There’s something indefinably spiritual about it, too. Fish fillets can be devoured by the merely hungry; these carefully prepared little jewels of food instead seem geared towards the deeper malnourishment — perhaps aesthetic, perhaps spiritual — whose pangs can occasionally be felt somewhere near the nexus of soul and body. A seacuterie platter photographed at one of the three Michelin-starred restaurants in the luxurious Four Seasons Hotel George V in Paris expresses this precise mood. Like a skull in an Old Master painting, a giant fish spine lies across the board — a memento mori, incongruously bleak in this decadent setting — with a few austere, doubtless exquisitely delicious, slices of cured seafood laid upon its ribs. It would be macabre if it didn’t, like the still lifes of Chardin, so perfectly capture the tension between physical mortality and the longing for transcendence.

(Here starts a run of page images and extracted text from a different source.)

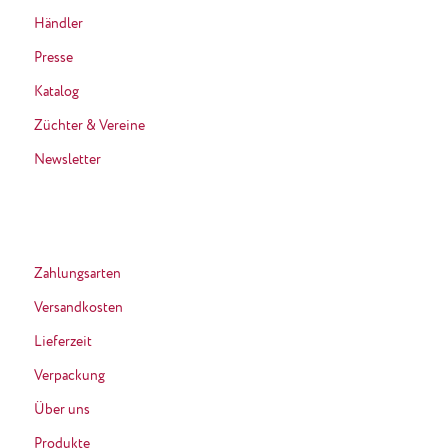
Händler
Presse
Katalog
Züchter & Vereine
Newsletter
Zahlungsarten
Versandkosten
Lieferzeit
Verpackung
Über uns
Produkte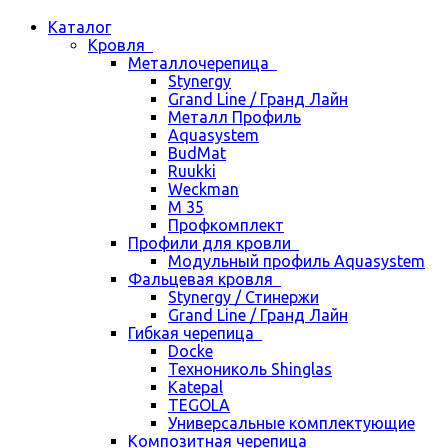
Каталог
Кровля
Металлочерепица
Stynergy
Grand Line / Гранд Лайн
Металл Профиль
Aquasystem
BudMat
Ruukki
Weckman
М 35
Профкомплект
Профили для кровли
Модульный профиль Aquasystem
Фальцевая кровля
Stynergy / Стинержи
Grand Line / Гранд Лайн
Гибкая черепица
Docke
Технониколь Shinglas
Katepal
TEGOLA
Универсальные комплектующие
Композитная черепица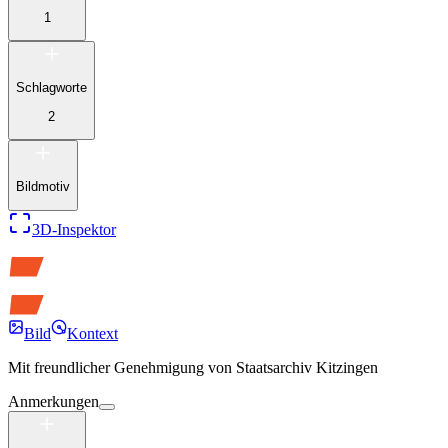
1
Schlagworte
2
Bildmotiv
3D-Inspektor
Bild
Kontext
Mit freundlicher Genehmigung von
Staatsarchiv Kitzingen
Anmerkungen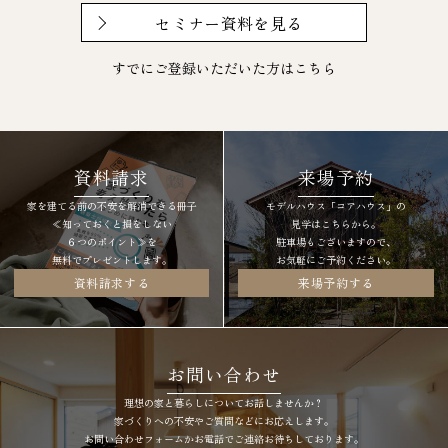
セミナー資料を見る
すでにご登録いただいた方は
こちら
資料請求
来場予約
家を建てる前の不安を解消できる冊子
モデルハウス「コアハウス」の
≪知っておくと損をしない
見学はこちらから。
６つのポイント≫を
駐車場もございますので、
無料でプレゼントします。
お気軽にご予約ください。
資料請求する
来場予約する
お問い合わせ
理想の家と暮らしについてお話しませんか？
家づくりへの不安やご質問などにお応えします。
お問い合わせフォームかお電話でご連絡お待ちしております。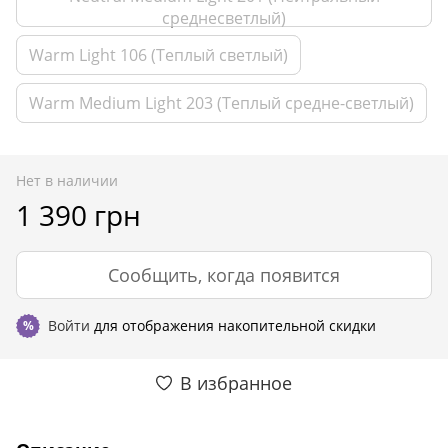
среднесветлый)
Warm Light 106 (Теплый светлый)
Warm Medium Light 203 (Теплый средне-светлый)
Нет в наличии
1 390 грн
Сообщить, когда появится
Войти
для отображения накопительной скидки
%
В избранное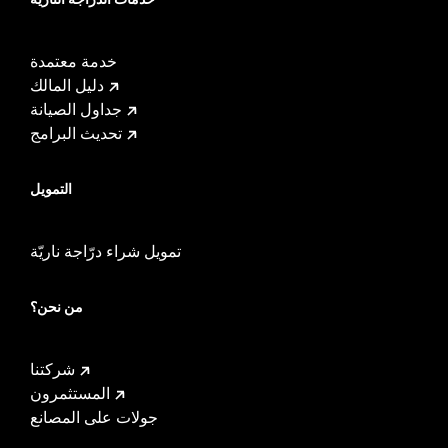
خدمة معتمدة
دليل المالك
جداول الصيانة
تحديث البرامج
التمويل
تمويل شراء درّاجة ناريّة
من نحن؟
شركتنا
المستثمرون
جولات على المصانع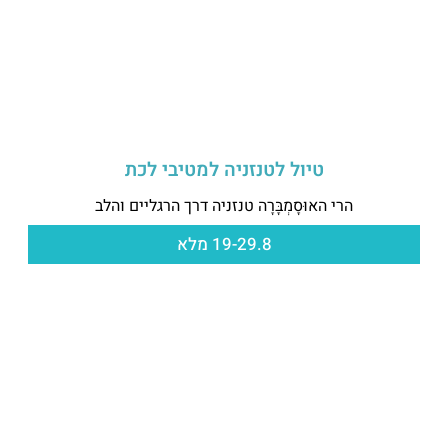
טיול לטנזניה למטיבי לכת
הרי האוּסָמְבָּרָה טנזניה דרך הרגליים והלב
19-29.8 מלא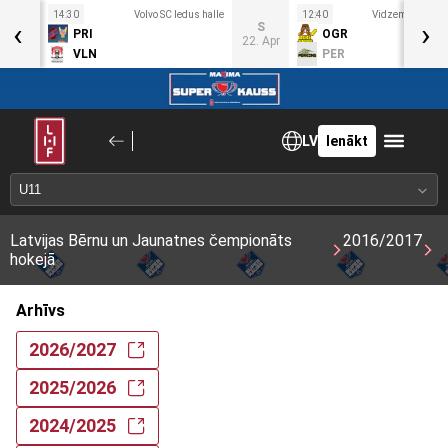
us
14:30
Volvo SC ledus halle
12:40
Vidzemes Ledus 
‹
›
S
PRI
OGR
22. Apr
VLN
PER
LV
Ienākt
Latvijas Bērnu un Jaunatnes čempionāts
2016/2017
hokejā
Arhīvs
2026/2027
2025/2026
2024/2025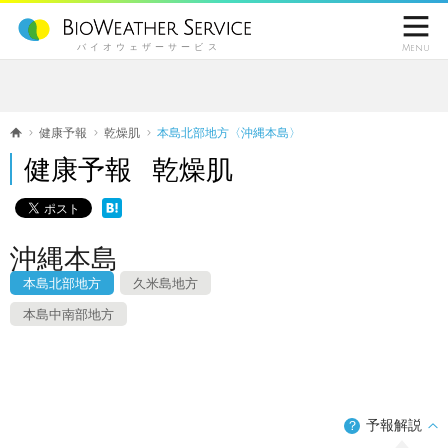

バイオウェザーサービス
Menu
健康予報
乾燥肌
本島北部地方〈沖縄本島〉
健康予報 乾燥肌
沖縄本島
本島北部地方
久米島地方
本島中南部地方
予報解説
？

Perhaps Niland senses this too: Saint Peter, his Sydney restaurant, is associated, by name at any rate, with the spiritual realm. Is this because, like St Peter, Niland is a fisher of men, casting every net and deploying every wile in his repertoire to get them hooked on seafood, which he feels is both under-appreciated and underused? Perhaps it’s because he scrutinizes his fish as St Peter scrutinizes souls — not one jot nor one tittle is overlooked: all but the gallbladder and the heart are accounted unto righteousness. Or is it that Niland is counting on St Peter to bring him a miraculous catch: nets breaking with the weight of fish, restaurant packed, lines snaking around the block, celebrities like Jamie Oliver and Nigella Lawson falling over themselves to praise his work, chefs around the world begging him to come and give masterclasses? If so, the good saint has delivered stupendously.

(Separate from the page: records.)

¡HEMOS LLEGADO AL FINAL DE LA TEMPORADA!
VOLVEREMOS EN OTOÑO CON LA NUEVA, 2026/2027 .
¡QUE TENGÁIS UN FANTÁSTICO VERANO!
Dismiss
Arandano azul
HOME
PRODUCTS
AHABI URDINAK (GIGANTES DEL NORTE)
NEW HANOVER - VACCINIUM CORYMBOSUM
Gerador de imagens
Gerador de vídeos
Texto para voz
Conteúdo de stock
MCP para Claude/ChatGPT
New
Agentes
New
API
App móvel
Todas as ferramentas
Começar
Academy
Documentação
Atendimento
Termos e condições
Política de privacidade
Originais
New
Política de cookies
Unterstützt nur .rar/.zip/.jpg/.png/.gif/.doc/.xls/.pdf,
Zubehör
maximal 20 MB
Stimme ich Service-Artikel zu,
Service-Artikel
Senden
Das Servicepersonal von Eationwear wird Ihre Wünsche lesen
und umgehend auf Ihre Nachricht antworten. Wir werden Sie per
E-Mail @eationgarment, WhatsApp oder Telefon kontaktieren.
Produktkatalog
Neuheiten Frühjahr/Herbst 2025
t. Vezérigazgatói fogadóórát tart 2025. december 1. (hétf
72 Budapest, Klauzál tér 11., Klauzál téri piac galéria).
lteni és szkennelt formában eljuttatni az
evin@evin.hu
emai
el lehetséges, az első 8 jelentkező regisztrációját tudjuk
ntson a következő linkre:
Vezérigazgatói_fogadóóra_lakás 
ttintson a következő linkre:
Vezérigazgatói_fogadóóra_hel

Niland’s next restaurant, in my unsolicited opinion, ought to be founded upon the American continent and named Call Me Ishmael, after the not unspiritual opener to the greatest fish-related novel of all time (sorry, Hemingway fans). I freely give him this brilliant idea, with only two stipulations. First, I’d like to come and taste the whole-fish twist on our North American sea creatures. And second, could Mr Niland, aided by St Peter, the Surgeon General and the National Emergencies Act, take the word ‘seacuterie’ and with book, bell and candle ban it from the lexicon forevermore?